=== Requirement ===
Among the lines of data below, reproduce only those from the one with "X227Y430D03*" through the one with "X218Y413D01*", exactly as they stand, both ends included.

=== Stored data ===
┌──
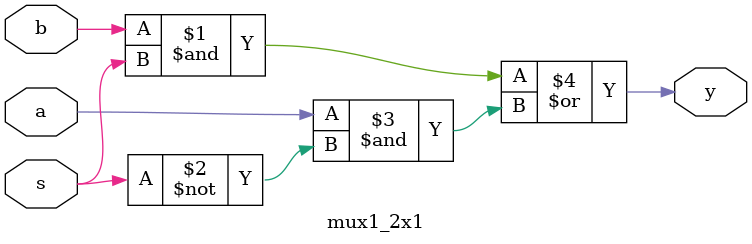
<source format=v>
`timescale 1ns / 1ps

module mux1_2x1(a,b,s,y);
input a,b,s;
output y;
assign y=(b&s)|(a&(~s));
endmodule
</source>
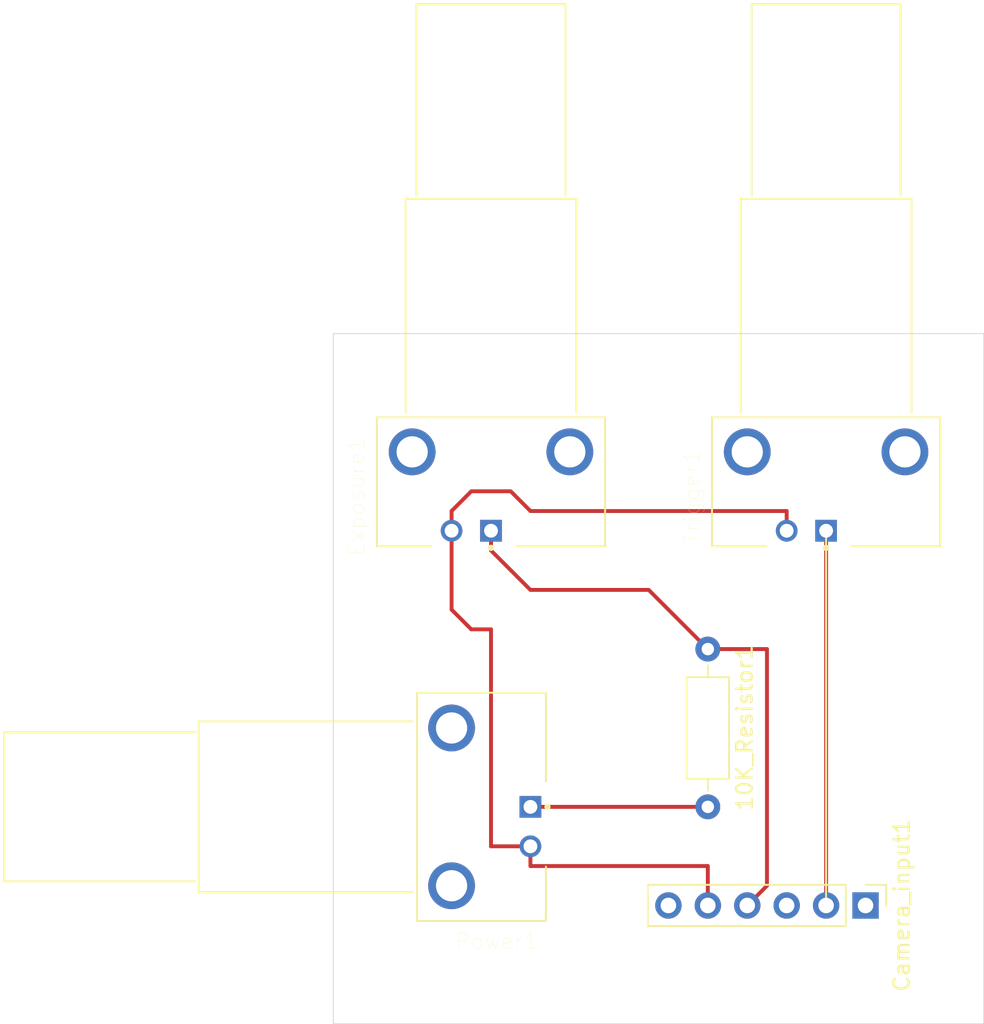
<source format=kicad_pcb>
(kicad_pcb (version 20211014) (generator pcbnew)

  (general
    (thickness 1.6)
  )

  (paper "A4")
  (layers
    (0 "F.Cu" signal)
    (31 "B.Cu" signal)
    (32 "B.Adhes" user "B.Adhesive")
    (33 "F.Adhes" user "F.Adhesive")
    (34 "B.Paste" user)
    (35 "F.Paste" user)
    (36 "B.SilkS" user "B.Silkscreen")
    (37 "F.SilkS" user "F.Silkscreen")
    (38 "B.Mask" user)
    (39 "F.Mask" user)
    (40 "Dwgs.User" user "User.Drawings")
    (41 "Cmts.User" user "User.Comments")
    (42 "Eco1.User" user "User.Eco1")
    (43 "Eco2.User" user "User.Eco2")
    (44 "Edge.Cuts" user)
    (45 "Margin" user)
    (46 "B.CrtYd" user "B.Courtyard")
    (47 "F.CrtYd" user "F.Courtyard")
    (48 "B.Fab" user)
    (49 "F.Fab" user)
  )

  (setup
    (pad_to_mask_clearance 0.051)
    (solder_mask_min_width 0.25)
    (pcbplotparams
      (layerselection 0x00010f0_ffffffff)
      (disableapertmacros false)
      (usegerberextensions false)
      (usegerberattributes false)
      (usegerberadvancedattributes false)
      (creategerberjobfile false)
      (svguseinch false)
      (svgprecision 6)
      (excludeedgelayer true)
      (plotframeref false)
      (viasonmask false)
      (mode 1)
      (useauxorigin false)
      (hpglpennumber 1)
      (hpglpenspeed 20)
      (hpglpendiameter 15.000000)
      (dxfpolygonmode true)
      (dxfimperialunits true)
      (dxfusepcbnewfont true)
      (psnegative false)
      (psa4output false)
      (plotreference true)
      (plotvalue true)
      (plotinvisibletext false)
      (sketchpadsonfab false)
      (subtractmaskfromsilk false)
      (outputformat 1)
      (mirror false)
      (drillshape 0)
      (scaleselection 1)
      (outputdirectory "./")
    )
  )

  (net 0 "")
  (net 1 "Net-(10K_Resistor1-Pad2)")
  (net 2 "Net-(10K_Resistor1-Pad1)")
  (net 3 "Net-(Camera_input1-Pad6)")
  (net 4 "GNDREF")
  (net 5 "Net-(Camera_input1-Pad3)")
  (net 6 "Net-(Camera_input1-Pad2)")
  (net 7 "Net-(Camera_input1-Pad1)")

  (footprint "Resistor_THT:R_Axial_DIN0207_L6.3mm_D2.5mm_P10.16mm_Horizontal" (layer "F.Cu") (at 160.02 64.77 -90))

  (footprint "Connector_PinHeader_2.54mm:PinHeader_1x06_P2.54mm_Vertical" (layer "F.Cu") (at 170.18 81.28 -90))

  (footprint "1-1634612-0:TE_1-1634612-0" (layer "F.Cu") (at 146.05 57.15 90))

  (footprint "1-1634612-0:TE_1-1634612-0" (layer "F.Cu") (at 148.59 74.93 180))

  (footprint "1-1634612-0:TE_1-1634612-0" (layer "F.Cu") (at 167.64 57.15 90))

  (gr_line (start 167.64 57.15) (end 167.64 81.28) (layer "F.SilkS") (width 0.12) (tstamp 6b205a8a-1ab3-4021-aa21-8a0801536a8b))
  (gr_line (start 135.89 88.9) (end 177.8 88.9) (layer "Edge.Cuts") (width 0.05) (tstamp 00000000-0000-0000-0000-00005ee885b1))
  (gr_line (start 177.8 88.9) (end 177.8 44.45) (layer "Edge.Cuts") (width 0.05) (tstamp 056b8ffb-8fa8-4d0e-93b0-3e8f27d5fdf7))
  (gr_line (start 177.8 44.45) (end 135.89 44.45) (layer "Edge.Cuts") (width 0.05) (tstamp 084cdca2-e37e-4ef0-991a-2e04569cde75))
  (gr_line (start 135.89 44.45) (end 135.89 88.9) (layer "Edge.Cuts") (width 0.05) (tstamp e1ce5b9c-b038-4cf7-9c59-eb15d5a451b5))

  (segment (start 148.59 74.93) (end 160.02 74.93) (width 0.25) (layer "F.Cu") (net 1) (tstamp 029a0fc3-8bcb-4e16-a16f-af9ed4873e87))
  (segment (start 160.02 64.77) (end 163.83 64.77) (width 0.25) (layer "F.Cu") (net 2) (tstamp 0662de8b-98b0-41e6-ac34-1dc0eaa4e46a))
  (segment (start 156.21 60.96) (end 160.02 64.77) (width 0.25) (layer "F.Cu") (net 2) (tstamp 33527036-46a3-49a7-bccd-8c383eae3ac7))
  (segment (start 163.83 64.77) (end 163.83 80.01) (width 0.25) (layer "F.Cu") (net 2) (tstamp 518dbd0b-c661-4f8c-b9fd-0f658d81e783))
  (segment (start 146.05 58.42) (end 148.59 60.96) (width 0.25) (layer "F.Cu") (net 2) (tstamp 61099ff7-529b-4ba0-a15d-c6f88b5390ce))
  (segment (start 148.59 60.96) (end 156.21 60.96) (width 0.25) (layer "F.Cu") (net 2) (tstamp 786aae28-4739-478a-a0df-534a12cc271c))
  (segment (start 163.83 80.01) (end 162.56 81.28) (width 0.25) (layer "F.Cu") (net 2) (tstamp b21861b5-1b1b-4cd6-b558-516b0970fac0))
  (segment (start 146.05 57.15) (end 146.05 58.42) (width 0.25) (layer "F.Cu") (net 2) (tstamp bbbb64d7-b37b-498b-8a1c-326e6144578a))
  (segment (start 165.1 57.15) (end 165.1 55.88) (width 0.25) (layer "F.Cu") (net 4) (tstamp 38ad28cf-942e-4ee0-ae6d-a4c8f42342f6))
  (segment (start 148.59 55.88) (end 147.32 54.61) (width 0.25) (layer "F.Cu") (net 4) (tstamp 4dbd4b45-4d94-4da1-b634-7c0a979c1dff))
  (segment (start 148.59 77.47) (end 146.05 77.47) (width 0.25) (layer "F.Cu") (net 4) (tstamp 538105ef-a87f-4632-b57c-669b68f1cd54))
  (segment (start 146.05 77.47) (end 146.05 63.5) (width 0.25) (layer "F.Cu") (net 4) (tstamp 73af4c61-bef4-4293-bee5-ca82cf5bc527))
  (segment (start 165.1 55.88) (end 148.59 55.88) (width 0.25) (layer "F.Cu") (net 4) (tstamp 8af10645-4a2b-4df6-9f56-15a66833218b))
  (segment (start 146.05 63.5) (end 144.78 63.5) (width 0.25) (layer "F.Cu") (net 4) (tstamp 8f10300c-0b82-4121-905c-3c6c7bd21e02))
  (segment (start 144.78 54.61) (end 143.51 55.88) (width 0.25) (layer "F.Cu") (net 4) (tstamp a34ded0f-e306-45d1-b1b1-38da69d431a3))
  (segment (start 143.51 62.23) (end 143.51 57.15) (width 0.25) (layer "F.Cu") (net 4) (tstamp b3a7e930-b3c9-4ce8-8c9c-c31fd0925e4b))
  (segment (start 147.32 54.61) (end 144.78 54.61) (width 0.25) (layer "F.Cu") (net 4) (tstamp c53995a2-20d7-4d8b-87a4-4a56b31c65a2))
  (segment (start 143.51 55.88) (end 143.51 57.15) (width 0.25) (layer "F.Cu") (net 4) (tstamp ce9f4080-32aa-4726-b1fb-1d093e9d2f18))
  (segment (start 144.78 63.5) (end 143.51 62.23) (width 0.25) (layer "F.Cu") (net 4) (tstamp ddf521fd-7792-4f72-9031-cf1340a3360c))
  (segment (start 160.02 78.74) (end 148.59 78.74) (width 0.25) (layer "F.Cu") (net 4) (tstamp dfa60bfc-8333-4d51-8e74-8af3e52d2073))
  (segment (start 160.02 81.28) (end 160.02 78.74) (width 0.25) (layer "F.Cu") (net 4) (tstamp e7575ec2-d592-4320-8f37-3983d636efab))
  (segment (start 148.59 78.74) (end 148.59 77.47) (width 0.25) (layer "F.Cu") (net 4) (tstamp fd67f314-7617-407b-b853-6f66cacf88ba))
  (segment (start 167.64 57.15) (end 167.64 81.28) (width 0.25) (layer "F.Cu") (net 6) (tstamp ac468a76-300b-4cee-b113-98304ddabe3a))

)

</source>
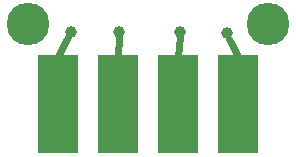
<source format=gtl>
G04 MADE WITH FRITZING*
G04 WWW.FRITZING.ORG*
G04 DOUBLE SIDED*
G04 HOLES PLATED*
G04 CONTOUR ON CENTER OF CONTOUR VECTOR*
%ASAXBY*%
%FSLAX23Y23*%
%MOIN*%
%OFA0B0*%
%SFA1.0B1.0*%
%ADD10C,0.039370*%
%ADD11C,0.141732*%
%ADD12R,0.133858X0.330709*%
%ADD13C,0.024000*%
%LNCOPPER1*%
G90*
G70*
G54D10*
X227Y430D03*
G54D11*
X886Y454D03*
X86Y454D03*
G54D10*
X387Y430D03*
X591Y430D03*
X747Y424D03*
G54D12*
X186Y190D03*
X386Y190D03*
X586Y190D03*
X786Y190D03*
G54D13*
X387Y411D02*
X386Y350D01*
D02*
X590Y411D02*
X586Y350D01*
D02*
X186Y350D02*
X218Y413D01*
D02*
X786Y350D02*
X756Y407D01*
G04 End of Copper1*
M02*
</source>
└──
=== Response ===
X227Y430D03*
G54D11*
X886Y454D03*
X86Y454D03*
G54D10*
X387Y430D03*
X591Y430D03*
X747Y424D03*
G54D12*
X186Y190D03*
X386Y190D03*
X586Y190D03*
X786Y190D03*
G54D13*
X387Y411D02*
X386Y350D01*
D02*
X590Y411D02*
X586Y350D01*
D02*
X186Y350D02*
X218Y413D01*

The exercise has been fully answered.